Egypt has said it will send two delegations to monitor the ceasefire, one to Tel Aviv and another to Gaza. According to reports, they will be looking at ways to maintain it permanently.

US President Joe Biden said the move brought "genuine opportunity" for progress.

Media caption,

Palestinians and Israelis react to ceasefire

A statement from the EU said: "We commend Egypt, the UN, the US and others who played a role in facilitating this."

China said it hoped the parties would implement the ceasefire in earnest.

British Prime Minister Boris Johnson also welcomed the ceasefire, but said both sides must now find a "durable solution" to the conflict.

However, the ceasefire does not tackle the underlying issues between Israel and the Palestinians.

There have been many attempts to try to resolve these issues over the years, but without success.

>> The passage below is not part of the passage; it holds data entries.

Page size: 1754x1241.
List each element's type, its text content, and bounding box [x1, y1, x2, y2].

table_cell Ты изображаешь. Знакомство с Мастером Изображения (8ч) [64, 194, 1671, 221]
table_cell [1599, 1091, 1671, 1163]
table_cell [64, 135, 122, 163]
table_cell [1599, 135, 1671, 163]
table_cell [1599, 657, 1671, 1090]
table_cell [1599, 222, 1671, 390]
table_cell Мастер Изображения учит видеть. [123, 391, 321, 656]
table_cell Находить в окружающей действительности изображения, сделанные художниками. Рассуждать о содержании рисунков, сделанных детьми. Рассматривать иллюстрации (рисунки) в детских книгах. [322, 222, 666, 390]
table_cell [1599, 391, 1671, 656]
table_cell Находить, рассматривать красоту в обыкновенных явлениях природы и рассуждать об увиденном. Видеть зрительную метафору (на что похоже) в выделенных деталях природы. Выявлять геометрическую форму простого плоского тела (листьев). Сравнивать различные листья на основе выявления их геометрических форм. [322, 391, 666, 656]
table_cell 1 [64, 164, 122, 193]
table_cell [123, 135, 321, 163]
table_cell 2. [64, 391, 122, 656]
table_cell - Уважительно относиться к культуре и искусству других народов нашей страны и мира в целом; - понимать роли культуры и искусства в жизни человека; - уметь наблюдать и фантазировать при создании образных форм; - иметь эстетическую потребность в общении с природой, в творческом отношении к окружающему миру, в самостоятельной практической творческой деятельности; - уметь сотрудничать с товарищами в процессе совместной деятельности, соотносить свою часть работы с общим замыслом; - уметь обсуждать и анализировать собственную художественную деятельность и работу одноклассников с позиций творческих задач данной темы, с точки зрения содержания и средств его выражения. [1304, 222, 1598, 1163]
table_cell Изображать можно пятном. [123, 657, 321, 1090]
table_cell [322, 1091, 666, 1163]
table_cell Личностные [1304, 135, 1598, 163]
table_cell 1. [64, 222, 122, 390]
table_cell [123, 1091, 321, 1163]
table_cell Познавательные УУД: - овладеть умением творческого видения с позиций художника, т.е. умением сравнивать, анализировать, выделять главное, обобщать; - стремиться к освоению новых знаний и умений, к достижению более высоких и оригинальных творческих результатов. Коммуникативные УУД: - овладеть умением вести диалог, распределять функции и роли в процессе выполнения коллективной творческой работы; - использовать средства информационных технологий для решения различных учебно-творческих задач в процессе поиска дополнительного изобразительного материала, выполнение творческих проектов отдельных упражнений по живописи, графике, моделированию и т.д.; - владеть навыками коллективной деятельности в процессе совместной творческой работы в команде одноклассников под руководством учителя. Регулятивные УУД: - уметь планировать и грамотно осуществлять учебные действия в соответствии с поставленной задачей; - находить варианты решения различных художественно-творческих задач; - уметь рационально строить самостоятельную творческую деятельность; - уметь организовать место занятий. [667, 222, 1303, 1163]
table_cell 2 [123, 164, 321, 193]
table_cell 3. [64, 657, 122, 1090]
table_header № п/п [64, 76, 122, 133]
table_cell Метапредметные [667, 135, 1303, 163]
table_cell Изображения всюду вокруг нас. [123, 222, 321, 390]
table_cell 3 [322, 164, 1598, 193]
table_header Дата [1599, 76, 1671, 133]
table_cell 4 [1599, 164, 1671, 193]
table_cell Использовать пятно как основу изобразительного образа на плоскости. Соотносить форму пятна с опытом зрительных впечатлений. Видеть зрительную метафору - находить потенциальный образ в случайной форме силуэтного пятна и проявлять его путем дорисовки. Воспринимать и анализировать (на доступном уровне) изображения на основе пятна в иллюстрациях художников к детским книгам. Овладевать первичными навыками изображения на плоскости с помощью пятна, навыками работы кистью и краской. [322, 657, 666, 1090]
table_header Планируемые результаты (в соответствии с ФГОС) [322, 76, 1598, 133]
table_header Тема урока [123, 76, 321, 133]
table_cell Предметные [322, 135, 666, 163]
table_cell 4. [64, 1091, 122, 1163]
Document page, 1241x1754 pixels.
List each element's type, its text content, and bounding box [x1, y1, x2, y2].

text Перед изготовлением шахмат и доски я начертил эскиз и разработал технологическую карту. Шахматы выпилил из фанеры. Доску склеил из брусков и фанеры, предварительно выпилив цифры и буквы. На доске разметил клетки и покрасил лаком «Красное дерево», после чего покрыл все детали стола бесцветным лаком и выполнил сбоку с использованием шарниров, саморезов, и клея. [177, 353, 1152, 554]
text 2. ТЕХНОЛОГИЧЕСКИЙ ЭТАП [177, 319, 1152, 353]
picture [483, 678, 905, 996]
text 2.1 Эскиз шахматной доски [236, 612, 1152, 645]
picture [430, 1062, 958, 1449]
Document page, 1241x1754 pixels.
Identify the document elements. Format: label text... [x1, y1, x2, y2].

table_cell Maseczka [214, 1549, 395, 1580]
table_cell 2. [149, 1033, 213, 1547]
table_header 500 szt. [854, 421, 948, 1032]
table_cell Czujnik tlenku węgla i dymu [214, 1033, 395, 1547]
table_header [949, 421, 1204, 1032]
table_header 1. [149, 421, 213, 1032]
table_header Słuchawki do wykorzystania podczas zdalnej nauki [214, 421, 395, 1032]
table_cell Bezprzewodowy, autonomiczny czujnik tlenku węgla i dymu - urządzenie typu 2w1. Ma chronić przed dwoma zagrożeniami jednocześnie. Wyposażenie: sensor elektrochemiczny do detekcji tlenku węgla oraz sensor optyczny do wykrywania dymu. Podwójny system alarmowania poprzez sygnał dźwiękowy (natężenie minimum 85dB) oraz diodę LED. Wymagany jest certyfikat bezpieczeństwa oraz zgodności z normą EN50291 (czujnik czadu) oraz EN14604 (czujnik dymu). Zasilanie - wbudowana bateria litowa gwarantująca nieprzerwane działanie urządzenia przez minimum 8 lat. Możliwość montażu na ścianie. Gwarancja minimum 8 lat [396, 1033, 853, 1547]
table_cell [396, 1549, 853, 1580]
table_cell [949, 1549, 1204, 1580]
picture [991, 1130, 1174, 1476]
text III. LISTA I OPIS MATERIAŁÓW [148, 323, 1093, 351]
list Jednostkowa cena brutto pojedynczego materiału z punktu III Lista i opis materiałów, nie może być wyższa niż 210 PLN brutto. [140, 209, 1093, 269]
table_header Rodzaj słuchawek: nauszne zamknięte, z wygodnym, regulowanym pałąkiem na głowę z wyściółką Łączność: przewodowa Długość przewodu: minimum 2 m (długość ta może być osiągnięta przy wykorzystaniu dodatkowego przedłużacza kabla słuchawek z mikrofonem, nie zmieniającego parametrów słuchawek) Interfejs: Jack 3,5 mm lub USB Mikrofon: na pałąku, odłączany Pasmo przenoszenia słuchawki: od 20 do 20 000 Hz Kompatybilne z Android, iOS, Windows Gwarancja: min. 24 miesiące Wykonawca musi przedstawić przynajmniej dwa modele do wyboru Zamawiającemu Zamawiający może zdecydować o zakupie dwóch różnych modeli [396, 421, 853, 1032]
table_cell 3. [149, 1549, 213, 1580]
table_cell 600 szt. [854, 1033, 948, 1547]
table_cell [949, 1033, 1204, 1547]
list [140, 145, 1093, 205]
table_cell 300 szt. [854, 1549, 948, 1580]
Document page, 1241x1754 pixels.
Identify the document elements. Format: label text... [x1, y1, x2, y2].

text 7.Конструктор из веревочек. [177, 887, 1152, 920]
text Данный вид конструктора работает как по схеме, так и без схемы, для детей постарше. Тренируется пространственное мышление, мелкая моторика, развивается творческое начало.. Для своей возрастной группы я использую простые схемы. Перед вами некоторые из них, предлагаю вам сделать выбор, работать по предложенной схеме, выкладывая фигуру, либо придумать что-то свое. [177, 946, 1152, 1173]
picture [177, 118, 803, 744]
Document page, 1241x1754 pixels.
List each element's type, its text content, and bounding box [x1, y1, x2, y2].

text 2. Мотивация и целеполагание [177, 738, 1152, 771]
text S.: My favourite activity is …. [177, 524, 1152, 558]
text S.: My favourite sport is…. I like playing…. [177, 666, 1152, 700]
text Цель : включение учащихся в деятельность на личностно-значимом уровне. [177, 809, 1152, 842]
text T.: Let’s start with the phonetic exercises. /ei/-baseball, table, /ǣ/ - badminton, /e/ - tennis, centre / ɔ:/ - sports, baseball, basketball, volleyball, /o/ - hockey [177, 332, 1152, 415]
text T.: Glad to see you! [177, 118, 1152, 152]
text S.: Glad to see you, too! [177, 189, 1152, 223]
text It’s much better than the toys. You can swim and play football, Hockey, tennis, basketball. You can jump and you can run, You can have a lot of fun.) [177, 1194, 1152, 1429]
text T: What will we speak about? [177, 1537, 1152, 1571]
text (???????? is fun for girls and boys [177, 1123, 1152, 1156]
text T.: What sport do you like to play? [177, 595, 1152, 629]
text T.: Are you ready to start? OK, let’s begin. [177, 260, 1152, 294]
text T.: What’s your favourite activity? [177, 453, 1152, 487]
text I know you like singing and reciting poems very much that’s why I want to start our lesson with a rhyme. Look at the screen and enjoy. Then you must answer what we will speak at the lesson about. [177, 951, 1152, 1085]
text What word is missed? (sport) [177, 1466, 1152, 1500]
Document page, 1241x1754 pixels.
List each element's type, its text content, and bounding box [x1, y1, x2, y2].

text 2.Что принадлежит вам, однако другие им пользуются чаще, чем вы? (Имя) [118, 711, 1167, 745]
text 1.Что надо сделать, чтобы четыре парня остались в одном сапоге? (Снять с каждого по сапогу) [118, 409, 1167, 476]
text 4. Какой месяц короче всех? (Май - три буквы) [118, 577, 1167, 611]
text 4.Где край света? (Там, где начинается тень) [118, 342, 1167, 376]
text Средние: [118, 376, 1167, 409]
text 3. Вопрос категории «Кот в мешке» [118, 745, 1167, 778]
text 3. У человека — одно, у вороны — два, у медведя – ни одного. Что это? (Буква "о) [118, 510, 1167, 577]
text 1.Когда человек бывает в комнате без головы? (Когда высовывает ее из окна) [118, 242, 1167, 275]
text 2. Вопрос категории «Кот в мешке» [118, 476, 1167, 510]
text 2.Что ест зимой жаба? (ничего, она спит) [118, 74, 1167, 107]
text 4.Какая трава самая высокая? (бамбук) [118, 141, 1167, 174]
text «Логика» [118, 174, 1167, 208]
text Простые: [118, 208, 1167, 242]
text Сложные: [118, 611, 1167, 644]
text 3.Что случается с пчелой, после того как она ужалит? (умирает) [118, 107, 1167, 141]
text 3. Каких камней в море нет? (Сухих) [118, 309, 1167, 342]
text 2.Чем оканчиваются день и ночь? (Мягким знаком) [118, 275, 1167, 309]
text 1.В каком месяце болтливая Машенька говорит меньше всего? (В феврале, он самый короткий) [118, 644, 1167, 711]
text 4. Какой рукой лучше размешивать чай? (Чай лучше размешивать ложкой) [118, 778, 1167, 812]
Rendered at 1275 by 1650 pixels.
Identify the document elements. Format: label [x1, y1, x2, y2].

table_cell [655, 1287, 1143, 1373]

They include the future status of Jerusalem, the fate of Jewish settlements in the occupied West Bank, the issue of Palestinian refugees, and whether or not a Palestinian state should be created.

What's happened in previous ceasefires?

In the 2014 conflict, when Israeli ground forces went into Gaza, there were numerous attempts to implement a ceasefire before hostilities finally stopped.

In 2008, a ceasefire negotiated by Egypt earlier in the year, broke down by November, and Israel launched a major ground offensive into Gaza the following month.

This time round, the Israeli Defence Minister Benny Ganz has warned that the "reality on the ground" will determine what happens next between Israel and Hamas.

He added Israeli defence would maintain its readiness to protect Israeli citizens.